After announcing the discovery of the first apparent US case of mad-cow disease, the Bush administration scrambled to reassure consumers and trade partners of the safety of US beef. Agriculture Secretary Ann Veneman said Tuesday that a dairy farm near Yakima, Wash., is under quarantine after preliminary tests showed a single animal had the disease, which in the 1990s decimated the British beef industry. A slaughterhouse in the state also recalled more than 10,000 pounds of raw beef due to concerns of possible contamination. Despite the US assurances, at least 10 countries suspended beef imports, among them Japan, South Korea, Russia, and Mexico.
Washington-area sniper Lee Malvo was sentenced to life in prison by a jury in Chesapeake, Va., Tuesday. Although jurors found the teenager qualified for the death penalty under state rules - agreeing that he poses a future danger and that his crimes were "outrageously or wantonly vile" - they declined to recommend it. Fellow sniper John Muhammad was convicted at a separate trial last month and sentenced to be executed for the three-week shooting spree that left 10 people dead.
The Bush administration agreed to open 300,000 acres of Alaska's Tongass National Forest - the nation's largest - to road-building and potential logging Tuesday, reversing a ban imposed in the closing days of the Clinton administration. Environmental groups decried the change as a "Christmas present" to the timber industry, while the latter and state politicians welcomed it. But the Agriculture Department official in charge of forest policy, Mark Rey, said despite the shift, 95 percent of roadless areas in the 17 million-acre Tongass will remain off-limits to development.
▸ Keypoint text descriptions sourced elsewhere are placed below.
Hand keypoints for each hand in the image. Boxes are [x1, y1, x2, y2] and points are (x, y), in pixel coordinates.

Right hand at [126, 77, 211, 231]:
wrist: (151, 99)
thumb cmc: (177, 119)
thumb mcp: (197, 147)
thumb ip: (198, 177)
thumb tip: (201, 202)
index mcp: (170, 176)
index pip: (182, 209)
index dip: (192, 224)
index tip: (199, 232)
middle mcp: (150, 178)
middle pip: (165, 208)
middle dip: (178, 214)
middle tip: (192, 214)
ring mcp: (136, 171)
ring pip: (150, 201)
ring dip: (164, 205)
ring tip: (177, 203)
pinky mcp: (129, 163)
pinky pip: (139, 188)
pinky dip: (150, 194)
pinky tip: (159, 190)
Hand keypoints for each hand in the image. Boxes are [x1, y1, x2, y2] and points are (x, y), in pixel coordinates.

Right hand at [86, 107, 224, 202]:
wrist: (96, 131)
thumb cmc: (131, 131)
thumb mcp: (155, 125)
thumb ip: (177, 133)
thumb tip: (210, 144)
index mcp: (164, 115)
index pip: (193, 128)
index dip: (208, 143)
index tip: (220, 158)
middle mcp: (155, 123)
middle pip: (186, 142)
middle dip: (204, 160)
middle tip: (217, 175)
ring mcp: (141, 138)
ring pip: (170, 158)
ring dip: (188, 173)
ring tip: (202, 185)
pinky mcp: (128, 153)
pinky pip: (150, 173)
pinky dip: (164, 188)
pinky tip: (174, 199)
Factory orders for durable goods, costly items meant to last three years, fell 3.1 percent in November, the Commerce Department reported. The decrease was the largest since September 2002 and dashed economists' expectations of an 0.6 percent rise.
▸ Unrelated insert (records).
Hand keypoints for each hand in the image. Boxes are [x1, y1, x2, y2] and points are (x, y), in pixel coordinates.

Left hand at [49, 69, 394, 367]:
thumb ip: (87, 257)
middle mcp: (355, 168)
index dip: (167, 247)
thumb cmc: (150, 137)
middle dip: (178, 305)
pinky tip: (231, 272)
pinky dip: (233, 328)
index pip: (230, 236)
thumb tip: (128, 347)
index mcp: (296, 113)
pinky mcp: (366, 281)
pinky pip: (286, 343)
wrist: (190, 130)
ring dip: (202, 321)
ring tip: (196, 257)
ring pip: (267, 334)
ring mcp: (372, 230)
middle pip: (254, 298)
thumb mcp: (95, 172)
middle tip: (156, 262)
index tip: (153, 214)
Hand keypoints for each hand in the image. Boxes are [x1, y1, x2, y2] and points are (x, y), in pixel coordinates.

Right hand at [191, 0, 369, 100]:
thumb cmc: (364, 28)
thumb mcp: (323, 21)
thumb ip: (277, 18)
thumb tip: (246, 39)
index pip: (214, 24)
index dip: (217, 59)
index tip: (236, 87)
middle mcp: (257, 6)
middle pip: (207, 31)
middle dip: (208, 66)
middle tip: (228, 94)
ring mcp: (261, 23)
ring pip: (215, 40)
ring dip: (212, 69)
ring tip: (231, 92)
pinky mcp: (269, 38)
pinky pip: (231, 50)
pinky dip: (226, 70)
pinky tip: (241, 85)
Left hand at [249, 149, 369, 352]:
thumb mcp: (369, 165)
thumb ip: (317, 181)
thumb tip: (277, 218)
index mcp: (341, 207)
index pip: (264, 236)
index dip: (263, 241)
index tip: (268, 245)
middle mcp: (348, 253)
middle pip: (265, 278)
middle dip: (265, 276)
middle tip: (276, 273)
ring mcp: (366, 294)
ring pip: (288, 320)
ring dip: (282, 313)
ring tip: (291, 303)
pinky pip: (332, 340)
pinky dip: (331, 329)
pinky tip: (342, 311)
An order banning discrimination based on sexual orientation for most state employees was issued by Michigan Gov. Jennifer Granholm (D) Tuesday. Michigan is the 10th state to adopt such a policy, according to the Triangle Foundation, a homosexual-rights advocacy group. But in an interview with the Detroit Free Press, the president of the socially conservative American Family Association of Michigan denounced it as "the first step" toward legalizing same-sex marriage.